#### Task objective
Copy out the full passage on women in oral and maxillofacial surgery word for word.

[Exercise passage]

Women making strides in oral and maxillofacial surgery

In the specialty of oral and maxillofacial surgery, Elaine Stuebner, DDS, is a pioneer in almost the same sense as the women who helped drive wagon trains across a brave, new world.

Oral and maxillofacial surgeons are dental specialists who treat conditions, defects, injuries and aesthetic aspects of the jaws, face, mouth and teeth. OMSs care for patients with problem wisdom teeth, facial pain and misaligned jaws. They replace lost teeth with dental implants, remove cancerous tumors, rebuild faces injured by trauma, perform cosmetic surgery and provide safe and effective anesthesia.

A Chicago OMS for more than 40 years, Stuebner encountered resistance when she began her training shortly after World War II. "In dental school I was told, 'You're taking a space from a veteran,'" she recalls. "I was told that it's a man's profession and no one would trust me."

Such comments were "just enough to aggravate me but not discourage me. I resolved to enter the field," says Stuebner, a member of the American Association of Oral and Maxillofacial Surgeons.

Stuebner estimates that less than 1% of the students were women during her days in dental school. Actually, the proportion may have been higher. An article in a 2001 issue of The Compendium of Continuing Education in Dentistry indicated that in the 1920s, about 3% of dentists were women. By 1999, according to the American Dental Association, 15% of dentists were women.

[/Exercise passage]
[Information shown]

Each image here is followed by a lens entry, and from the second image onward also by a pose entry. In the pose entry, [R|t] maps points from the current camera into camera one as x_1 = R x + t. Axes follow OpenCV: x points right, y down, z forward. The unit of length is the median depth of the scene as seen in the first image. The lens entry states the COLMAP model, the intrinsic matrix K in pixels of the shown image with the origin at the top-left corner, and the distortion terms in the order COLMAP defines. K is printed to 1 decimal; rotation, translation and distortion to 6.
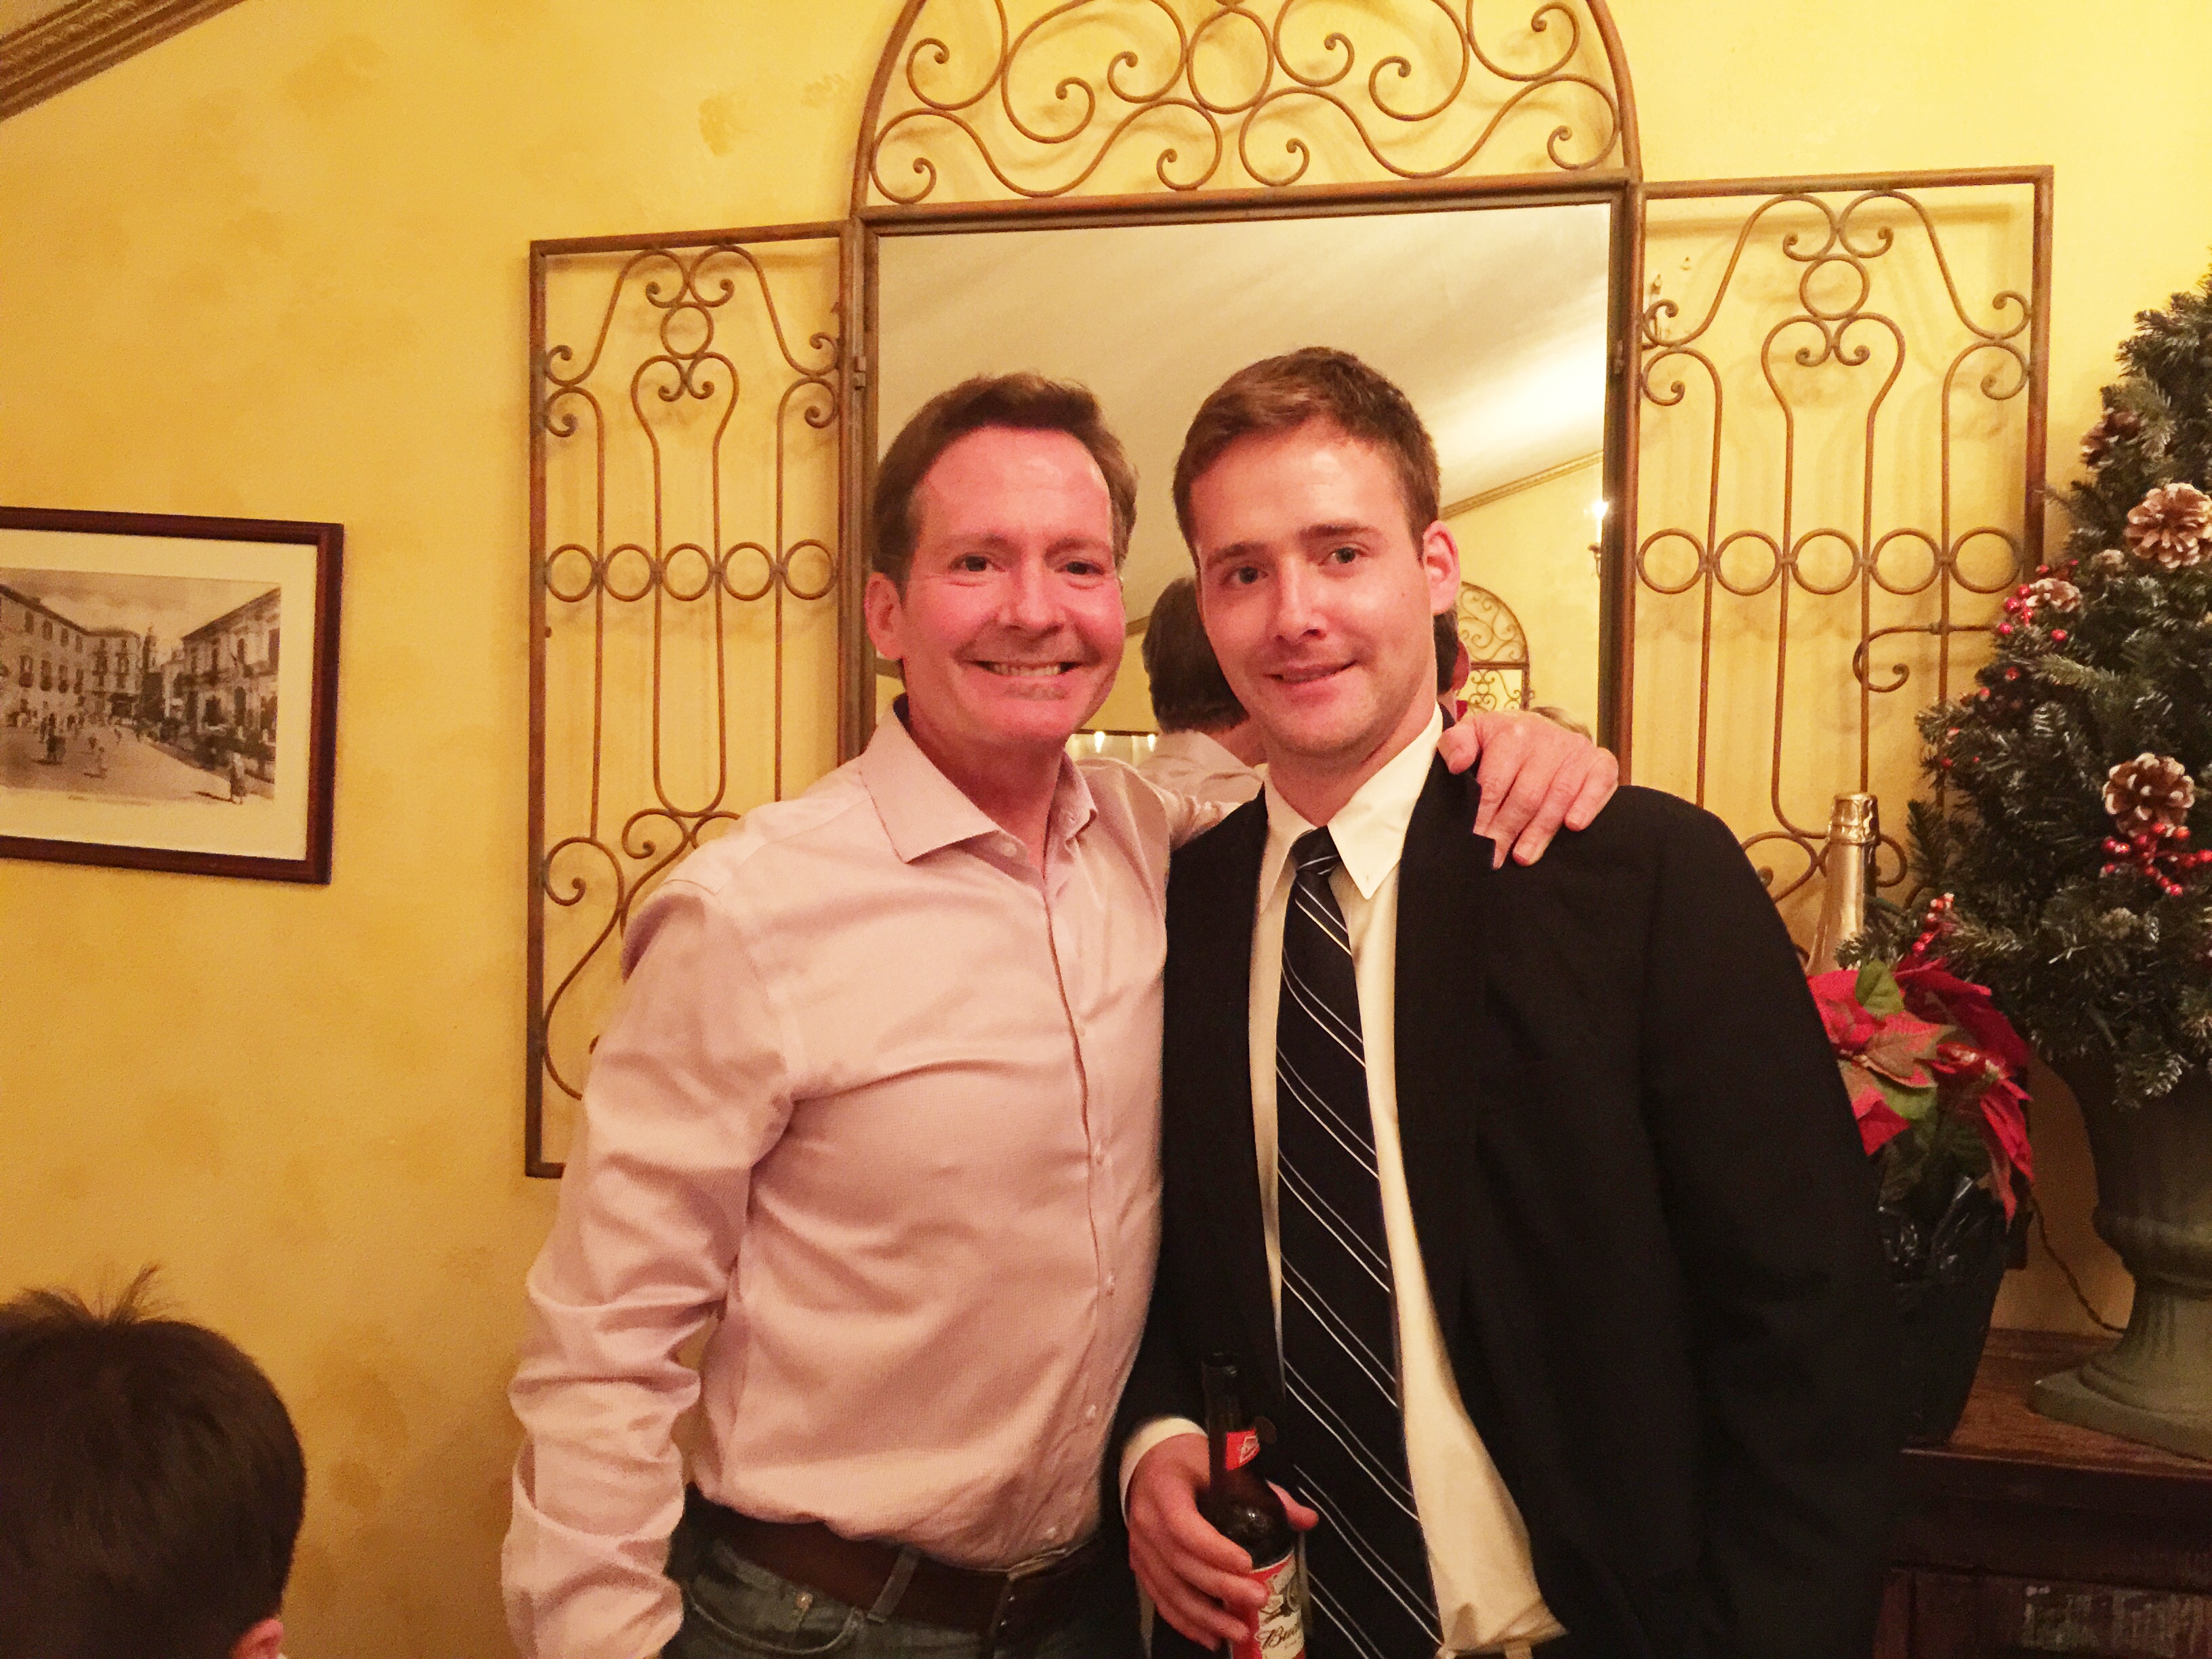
lens RADIAL K [[1874.2, 0, 1104.2], [0, 1874.2, 817.5], [0, 0, 1]] dist [0.080485, -0.112041]
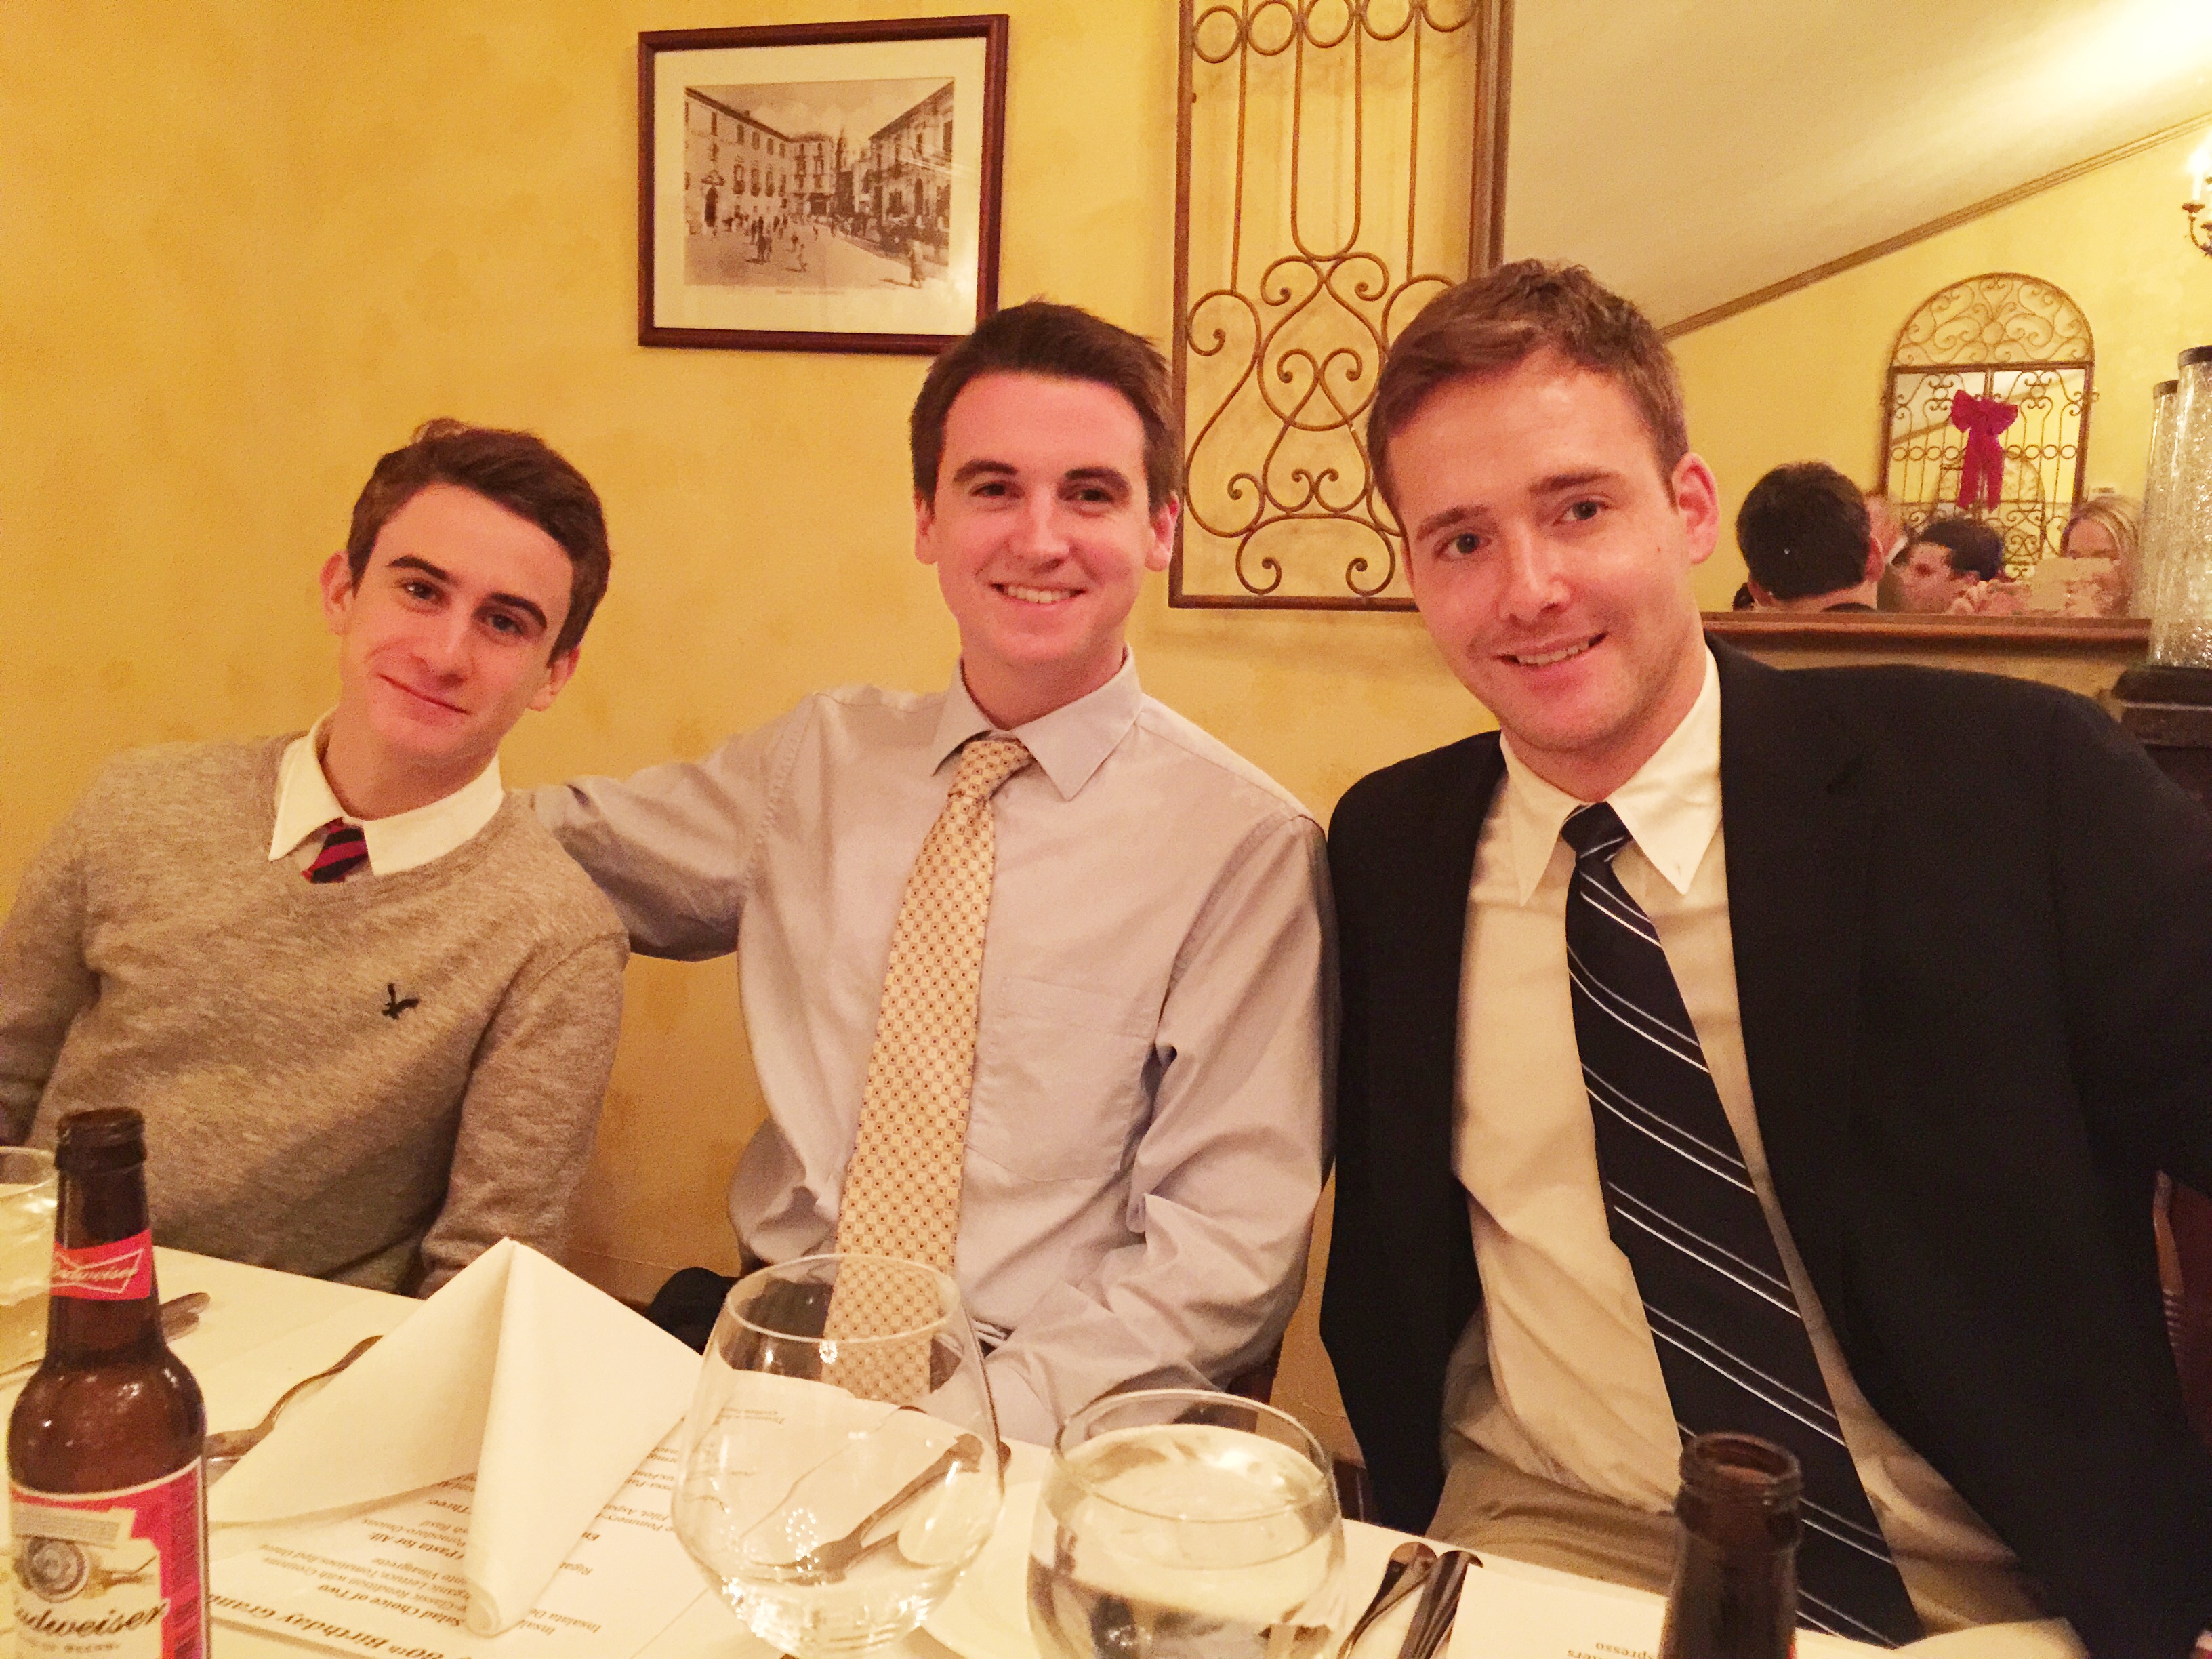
lens RADIAL K [[1874.2, 0, 1112.0], [0, 1874.2, 842.7], [0, 0, 1]] dist [0.080485, -0.112041]
pose [[0.973553, 0.032137, -0.226188, -0.085899], [-0.008366, 0.994407, 0.105281, 0.220994], [0.228306, -0.100604, 0.968378, -0.104815]]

[/Information shown]

#### Solution to this exercise
Women making strides in oral and maxillofacial surgery

In the specialty of oral and maxillofacial surgery, Elaine Stuebner, DDS, is a pioneer in almost the same sense as the women who helped drive wagon trains across a brave, new world.

Oral and maxillofacial surgeons are dental specialists who treat conditions, defects, injuries and aesthetic aspects of the jaws, face, mouth and teeth. OMSs care for patients with problem wisdom teeth, facial pain and misaligned jaws. They replace lost teeth with dental implants, remove cancerous tumors, rebuild faces injured by trauma, perform cosmetic surgery and provide safe and effective anesthesia.

A Chicago OMS for more than 40 years, Stuebner encountered resistance when she began her training shortly after World War II. "In dental school I was told, 'You're taking a space from a veteran,'" she recalls. "I was told that it's a man's profession and no one would trust me."

Such comments were "just enough to aggravate me but not discourage me. I resolved to enter the field," says Stuebner, a member of the American Association of Oral and Maxillofacial Surgeons.

Stuebner estimates that less than 1% of the students were women during her days in dental school. Actually, the proportion may have been higher. An article in a 2001 issue of The Compendium of Continuing Education in Dentistry indicated that in the 1920s, about 3% of dentists were women. By 1999, according to the American Dental Association, 15% of dentists were women.